Theo pulls him by the sleeve into the back room again, then drops it awkwardly.
Boris raises an eyebrow. “Inventory?”
”God.” Theo puts his hands gently on Boris’ face, watches his pupils expand slightly. “Kiss me.”
“Oh,” Boris whispers, and their mouths collide. Theo can feel large hands slide over his hips, one easily reaching to cradle his back, and Boris shifts so that they’re firmly pressed up against each other, like he thinks Theo is going to run away. Theo wants to run away so often, even now, but instead he flicks a hand into dark curls and tugs lightly, reassuringly. His other hand remains on Boris’ face, palm against cheek.
“That is how love should work,” he breathes, and then his hand twitches on Theo’s hip, like he hadn’t meant to say that. Like he hadn’t meant to say anything at all, maybe ever.
“I guess so,” Theo admits, tremulously, and he glares when Boris pulls away to study his face. “I mean - yes, okay? I meant yes.”
Then they’re kissing again, harder, and maybe Theo bites him a bit, lightly, and Boris laughs into his mouth, and everything is alright for a few minutes. (Better than alright.) (... more than a few minutes.)
“Fuck,” Theo huffs, breathing hard.
Boris nods, quickly.
“No, not that,” he says, then, “Okay, yes, sure, but we’re on the clock right now.”
“Such things have never stopped you before,” Boris replies, unflappable, drawing circles on his back.
This is true. Dedicating himself to something is out of character for Theo, but he’s been trying his best with work, and school, and his future, or whatever. He feels like he might have one of those, these days.
“Maybe I’ve grown as a person,” Theo retorts.
“You have barely grown tall as me, physically,” Boris smirks, and coaxes him in by the waist.
Theo’s basically ready to give up on going back to work at all, at this point, but he’s gently released after a few moments and ushered out behind the counter.
“Go pump some gas,” Boris orders him, and takes the inventory sheet with him into the back room. “I cannot see you any more, because I know you are wanting money, and I am wanting to ignore work in favor of you.”

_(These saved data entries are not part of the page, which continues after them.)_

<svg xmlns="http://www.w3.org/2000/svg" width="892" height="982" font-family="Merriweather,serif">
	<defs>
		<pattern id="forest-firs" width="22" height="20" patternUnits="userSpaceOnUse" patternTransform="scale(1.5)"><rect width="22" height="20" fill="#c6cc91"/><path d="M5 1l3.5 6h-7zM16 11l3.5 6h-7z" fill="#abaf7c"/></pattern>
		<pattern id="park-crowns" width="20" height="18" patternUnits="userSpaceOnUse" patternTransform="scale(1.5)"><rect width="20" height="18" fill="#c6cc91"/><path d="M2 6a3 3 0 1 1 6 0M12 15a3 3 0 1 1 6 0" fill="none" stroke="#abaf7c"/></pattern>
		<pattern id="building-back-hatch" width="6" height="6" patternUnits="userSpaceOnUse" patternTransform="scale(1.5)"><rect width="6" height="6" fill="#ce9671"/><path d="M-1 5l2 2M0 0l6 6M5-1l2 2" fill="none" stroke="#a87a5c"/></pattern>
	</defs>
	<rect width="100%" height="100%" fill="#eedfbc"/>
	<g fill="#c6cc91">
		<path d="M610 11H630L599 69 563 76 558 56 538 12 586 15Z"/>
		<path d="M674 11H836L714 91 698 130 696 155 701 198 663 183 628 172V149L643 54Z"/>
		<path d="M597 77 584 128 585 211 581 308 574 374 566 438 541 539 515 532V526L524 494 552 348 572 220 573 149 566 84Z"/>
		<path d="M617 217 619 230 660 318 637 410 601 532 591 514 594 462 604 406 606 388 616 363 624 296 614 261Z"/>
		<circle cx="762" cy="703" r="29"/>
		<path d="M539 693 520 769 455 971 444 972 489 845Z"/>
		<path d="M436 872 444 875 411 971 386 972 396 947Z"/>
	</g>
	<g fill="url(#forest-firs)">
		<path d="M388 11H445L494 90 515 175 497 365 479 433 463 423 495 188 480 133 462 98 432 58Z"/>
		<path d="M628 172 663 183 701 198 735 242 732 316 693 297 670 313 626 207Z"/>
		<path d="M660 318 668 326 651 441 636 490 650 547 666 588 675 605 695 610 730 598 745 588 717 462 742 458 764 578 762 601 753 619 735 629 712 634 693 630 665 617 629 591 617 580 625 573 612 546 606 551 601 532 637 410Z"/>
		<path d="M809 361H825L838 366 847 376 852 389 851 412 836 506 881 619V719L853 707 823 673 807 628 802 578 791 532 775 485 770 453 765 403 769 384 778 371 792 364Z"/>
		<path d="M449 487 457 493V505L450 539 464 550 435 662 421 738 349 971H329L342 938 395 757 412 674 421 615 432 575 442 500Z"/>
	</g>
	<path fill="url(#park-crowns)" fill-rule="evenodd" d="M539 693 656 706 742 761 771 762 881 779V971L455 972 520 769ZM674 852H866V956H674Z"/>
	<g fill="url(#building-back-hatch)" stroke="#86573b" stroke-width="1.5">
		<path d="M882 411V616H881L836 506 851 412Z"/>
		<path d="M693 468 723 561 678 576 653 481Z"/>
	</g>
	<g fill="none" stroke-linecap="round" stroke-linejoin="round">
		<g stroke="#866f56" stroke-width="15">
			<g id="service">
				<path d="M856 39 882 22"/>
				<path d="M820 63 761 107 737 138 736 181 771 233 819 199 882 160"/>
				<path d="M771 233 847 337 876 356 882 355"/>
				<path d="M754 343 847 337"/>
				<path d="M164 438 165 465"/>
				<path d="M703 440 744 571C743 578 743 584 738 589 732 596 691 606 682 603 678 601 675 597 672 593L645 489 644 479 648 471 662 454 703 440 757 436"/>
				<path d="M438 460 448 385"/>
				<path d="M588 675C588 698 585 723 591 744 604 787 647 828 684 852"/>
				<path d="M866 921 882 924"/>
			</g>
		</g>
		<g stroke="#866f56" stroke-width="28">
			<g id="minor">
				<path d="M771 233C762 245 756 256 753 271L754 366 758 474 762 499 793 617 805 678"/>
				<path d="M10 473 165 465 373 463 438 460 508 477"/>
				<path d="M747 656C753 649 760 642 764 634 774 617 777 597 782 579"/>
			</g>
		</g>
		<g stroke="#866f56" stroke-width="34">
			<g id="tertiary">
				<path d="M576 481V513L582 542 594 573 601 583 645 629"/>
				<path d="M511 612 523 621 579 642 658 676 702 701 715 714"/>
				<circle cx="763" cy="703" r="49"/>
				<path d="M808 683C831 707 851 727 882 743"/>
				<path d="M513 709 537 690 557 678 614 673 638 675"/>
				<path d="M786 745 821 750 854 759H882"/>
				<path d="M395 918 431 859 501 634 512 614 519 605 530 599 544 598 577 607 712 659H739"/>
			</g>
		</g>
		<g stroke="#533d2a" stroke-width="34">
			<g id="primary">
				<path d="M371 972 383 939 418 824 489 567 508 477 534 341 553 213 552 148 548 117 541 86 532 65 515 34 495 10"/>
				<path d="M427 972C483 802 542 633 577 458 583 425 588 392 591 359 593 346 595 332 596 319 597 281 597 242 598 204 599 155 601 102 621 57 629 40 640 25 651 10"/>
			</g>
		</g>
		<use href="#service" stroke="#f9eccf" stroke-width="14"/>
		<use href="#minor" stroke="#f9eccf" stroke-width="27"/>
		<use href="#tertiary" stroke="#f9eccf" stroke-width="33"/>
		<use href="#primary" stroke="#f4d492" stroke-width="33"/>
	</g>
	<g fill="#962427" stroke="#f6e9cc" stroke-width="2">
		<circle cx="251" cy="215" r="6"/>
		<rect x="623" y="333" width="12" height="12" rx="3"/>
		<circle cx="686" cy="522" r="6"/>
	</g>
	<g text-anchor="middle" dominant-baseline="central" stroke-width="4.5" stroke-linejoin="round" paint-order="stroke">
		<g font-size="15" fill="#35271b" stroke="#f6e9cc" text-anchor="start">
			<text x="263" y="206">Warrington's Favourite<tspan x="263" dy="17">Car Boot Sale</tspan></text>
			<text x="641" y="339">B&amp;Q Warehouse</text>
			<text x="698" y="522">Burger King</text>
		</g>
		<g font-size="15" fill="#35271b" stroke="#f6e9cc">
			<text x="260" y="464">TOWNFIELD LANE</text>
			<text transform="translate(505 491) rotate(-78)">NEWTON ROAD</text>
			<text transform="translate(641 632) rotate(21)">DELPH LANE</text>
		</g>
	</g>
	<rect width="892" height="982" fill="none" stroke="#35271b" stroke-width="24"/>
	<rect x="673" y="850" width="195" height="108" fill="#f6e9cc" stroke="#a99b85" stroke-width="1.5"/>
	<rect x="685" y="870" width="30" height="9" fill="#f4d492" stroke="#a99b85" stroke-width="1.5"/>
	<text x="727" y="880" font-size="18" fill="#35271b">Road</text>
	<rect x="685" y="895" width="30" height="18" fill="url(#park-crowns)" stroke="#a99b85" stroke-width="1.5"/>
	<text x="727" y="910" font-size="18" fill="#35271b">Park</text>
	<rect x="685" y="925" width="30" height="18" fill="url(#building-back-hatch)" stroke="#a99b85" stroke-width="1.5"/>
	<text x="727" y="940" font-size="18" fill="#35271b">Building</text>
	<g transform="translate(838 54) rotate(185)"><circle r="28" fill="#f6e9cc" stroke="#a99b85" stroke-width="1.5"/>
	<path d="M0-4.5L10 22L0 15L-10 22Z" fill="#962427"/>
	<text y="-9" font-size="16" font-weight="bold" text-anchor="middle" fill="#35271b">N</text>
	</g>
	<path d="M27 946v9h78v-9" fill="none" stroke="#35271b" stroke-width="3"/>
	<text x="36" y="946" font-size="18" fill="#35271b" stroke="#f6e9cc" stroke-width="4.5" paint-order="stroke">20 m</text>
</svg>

You can’t just say things like that, Theo thinks, instinctive, but keeps his mouth shut. Maybe - maybe Boris can say things like that, for now. And Theo can listen. And then, when he can come up with things like that - simple phrases, ones that make him afraid but will probably be positive for Boris - he can say them.
Not for a while. But he can get there.
Theo’s got a whole future to work for.